Conte 2 piace molto all’Asse Tevere – Reno, a quasi tutti i giornali e le tv, e a quasi tutte le donne di bocca buona; perciò anche ai loro uomini, giacché si sa che “re non fa corna”.

Conte 2 ha una maggioranza solidissima in parlamento – si fa per dire, giacché il parlamento non vota – e sa che i 5 stelle, per non andare alle elezioni, approverebbero qualsiasi cosa: come Filippo d’Orléans votò per la decapitazione del cugino Luigi XVI. Vero che poi decapitarono anche Filippo, ma non subito, e intanto aveva arraffato qualche mese di vita! Non so se è chiaro! Se no, vi ricordo che in Calabria i 5stelle hanno un mare di deputati e senatori… e, due ani dopo, manco un consigliere regionale, anche grazie al taleb Morra. Ora è più chiaro?

Conte 2 governa per decreti, infilandoci 600.000 clandestini e un occhio di riguardo sugli arresti domiciliari a certi angioletti.

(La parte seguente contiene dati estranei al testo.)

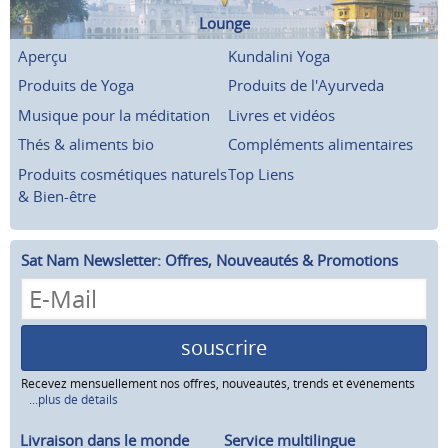
Lounge
Aperçu
Kundalini Yoga
Produits de Yoga
Produits de l'Ayurveda
Musique pour la méditation
Livres et vidéos
Thés & aliments bio
Compléments alimentaires
Produits cosmétiques naturels
Top Liens
& Bien-être
Sat Nam Newsletter: Offres, Nouveautés & Promotions
souscrire
Recevez mensuellement nos offres, nouveautés, trends et événements
...plus de détails
Livraison dans le monde
Service multilingue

Conte 2 ha un’opposizione di comodo in Berlusconi; e una agitata ma inconcludente in Salvini e Meloni, che un giorno occupano (mezzora) le camere, un giorno indicono tumulti di piazza, e un giorno non si regolano che fare. Le opposizioni, se si votasse stasera, stravincerebbero; ed è per questo che l’Asse non fa votare. Quindi Conte 2 governa senza opposizione.
Questi sono i fatti: ognuno giudichi come vuole, ma sono i fatti.

Insomma, Conte 2 è onnipotente: altro che Orban. Tra le manifestazioni della su tirannide, c’è che sta promettendo valanghe di soldi, anzi ne parla come se ci fossero davvero. Nel Medioevo, direbbero che “millanta”, da “mille”; nel suo caso, fino a non so quanti miliardi di euro.

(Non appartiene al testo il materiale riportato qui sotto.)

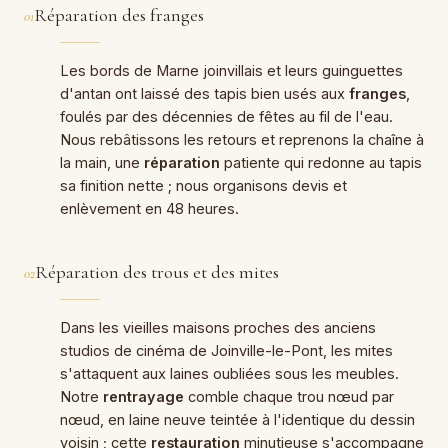
Réparation des franges
01
Les bords de Marne joinvillais et leurs guinguettes
d'antan ont laissé des tapis bien usés aux
franges
,
foulés par des décennies de fêtes au fil de l'eau.
Nous rebâtissons les retours et reprenons la chaîne à
la main, une
réparation
patiente qui redonne au tapis
sa finition nette ; nous organisons devis et
enlèvement en 48 heures.
Réparation des trous et des mites
02
Dans les vieilles maisons proches des anciens
studios de cinéma de Joinville-le-Pont, les mites
s'attaquent aux laines oubliées sous les meubles.
Notre
rentrayage
comble chaque trou nœud par
nœud, en laine neuve teintée à l'identique du dessin
voisin ; cette
restauration
minutieuse s'accompagne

Poi si sente dire che qualcuno, e nemmeno tutti, ha ricevuto i 600 € di aprile; nessuno quelli di maggio; tanto meno, aiuti più consistenti assicurati ad imprenditori e artigiani etc.
Le banche, secondo Conte 2, dovevano compiere, testuale, “un atto d’amore”, cioè prestare – prestare con amore, ma prestare! – e invece non hanno manco prestato niente; figuratevi se regalano. Del resto, non è il loro compito, e non sono enti di beneficenza.

Le tasse, appena rinviate come la revisione delle auto; le bollette sono sempre le stesse.
Questi sono i fatti: ognuno li giudichi come gli pare; ma sono i fatti.
Né vedo alcuna imminente alternativa; e sono perciò di umore nero, sempre più nero.